Artistic interpretation of a hypothetical gas turbine rotating detonation engine.

NETL researchers investigated rotating detonation engine (RDE) waves and discovered that what had been previously understood to be unstable behavior is actually a repeatable and persistent mode of operation observed over longer timeframes. This new information could help design more reliable and efficient power generation systems in the future that will help reach the nation’s decarbonization goals.

The study, “Limit Cycle Oscillating Detonation Wave Behavior Analysis Within a Rotating Detonation Engine” was recently published in the Journal of Propulsion and Power.

RDEs are an advanced type of propulsion system that could yield higher efficiency and performance compared to traditional power generation systems. They operate by creating continuous detonation waves that rotate inside a modified gas turbine combustion chamber, which allows them to theoretically avoid the pressure loss and resulting decrease in efficiency that occurs with conventional gas turbine engines.

The rotating detonation process allows more of the fuel’s energy to be captured and utilized, resulting in higher power output, less fuel being consumed, a smaller industrial footprint and reduced environmental impact.

Understanding the behavior of the detonation waves is critical to designing optimal RDEs.

“Previous literature identified what was referred to as galloping, and described it as unsteady, transitory wave behavior,” said Kristyn Johnson May, NETL researcher and lead author of the paper. “This behavior was thought to only represent short-term instabilities, but we found that under specific operating conditions the wave-to-wave spacings increase and decrease cyclically and persistently through long-duration testing of around 20 seconds.”
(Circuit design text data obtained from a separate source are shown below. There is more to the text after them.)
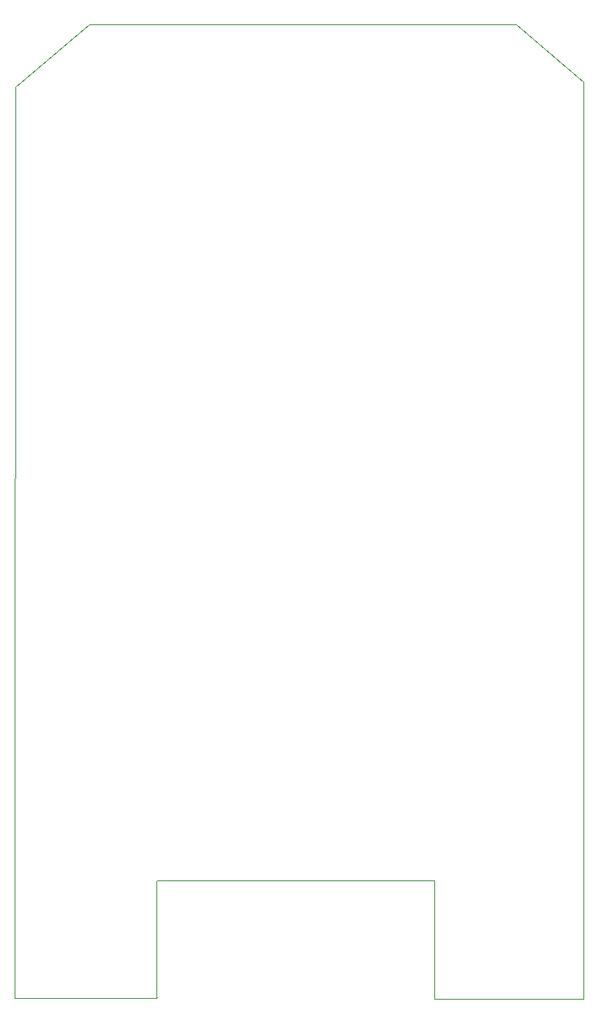
<source format=gbr>
%TF.GenerationSoftware,KiCad,Pcbnew,7.0.1*%
%TF.CreationDate,2023-05-25T09:43:19-05:00*%
%TF.ProjectId,power_supply,706f7765-725f-4737-9570-706c792e6b69,rev?*%
%TF.SameCoordinates,Original*%
%TF.FileFunction,Profile,NP*%
%FSLAX46Y46*%
G04 Gerber Fmt 4.6, Leading zero omitted, Abs format (unit mm)*
G04 Created by KiCad (PCBNEW 7.0.1) date 2023-05-25 09:43:19*
%MOMM*%
%LPD*%
G01*
G04 APERTURE LIST*
%TA.AperFunction,Profile*%
%ADD10C,0.100000*%
%TD*%
G04 APERTURE END LIST*
D10*
X235590000Y-36650000D02*
X235590000Y-132340000D01*
X220030000Y-132340000D01*
X220000000Y-132310000D01*
X220000000Y-119990000D01*
X191010000Y-119990000D01*
X190970000Y-120030000D01*
X190970000Y-132130000D01*
X191010000Y-132170000D01*
X190970000Y-132210000D01*
X176130000Y-132219657D01*
X176130000Y-119400000D01*
X176160000Y-37180000D01*
X183914732Y-30630000D01*
X228501361Y-30630000D01*
X235590000Y-36650000D01*
M02*

</source>
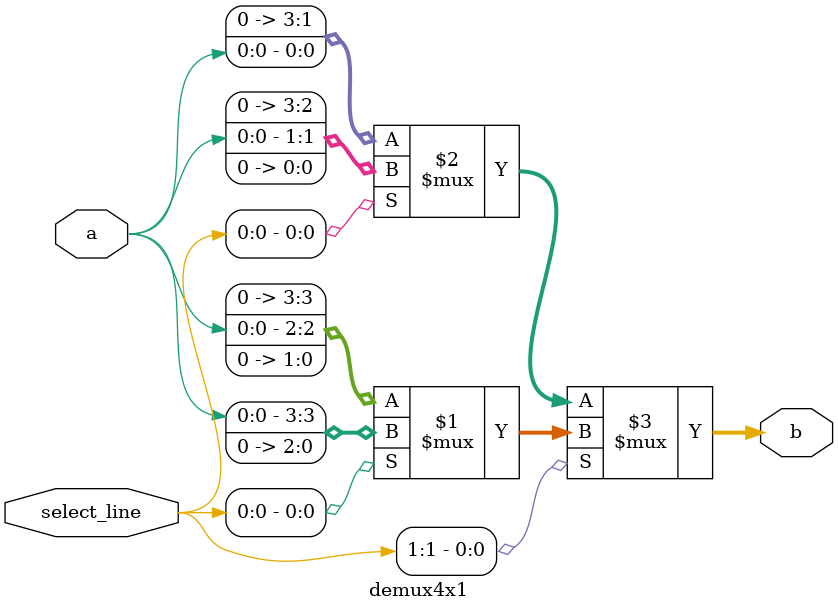
<source format=v>
module demux4x1(
input a,
input [1:0]select_line, 
output [3:0]b);
assign b = select_line[1] ? (select_line[0] ? {a, 3'b000} : {1'b0, a, 2'b00}) :  (select_line[0] ? {2'b00, a, 1'b0} : {3'b000, a}) ;
endmodule

</source>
This predictable wave behavior is referred to as limit cycle oscillatory (LCO) behavior. Johnson May and her colleagues developed a method to help better detect and understand different types of LCO wave behaviors.

“What is most intriguing is the graceful acceleration and deceleration of waves, suspected to be a result of an interconnection between individual wave strength and the local height of the freshly injected fuel region, “Johnson May said. “It is precisely this attribute that allows for persistent LCO modes to be maintained seemingly indefinitely when the boundary conditions of the detonation channel remain consistent.”

The NETL team notes in the paper that the exact effects of the LCO dynamic states on the performance of an RDE are currently unknown. However, further research could help pinpoint how the wave behavior could affect pressure gain, changes in combustion efficiency, nitrogen oxide formation and exhaust flow.

NETL is a DOE national laboratory that drives innovation and delivers solutions for an environmentally sustainable and prosperous energy future. By using its world-class talent and research facilities, NETL is ensuring affordable, abundant and reliable energy that drives a robust economy and national security, while developing technologies to manage carbon across the full life cycle, enabling environmental sustainability for all Americans.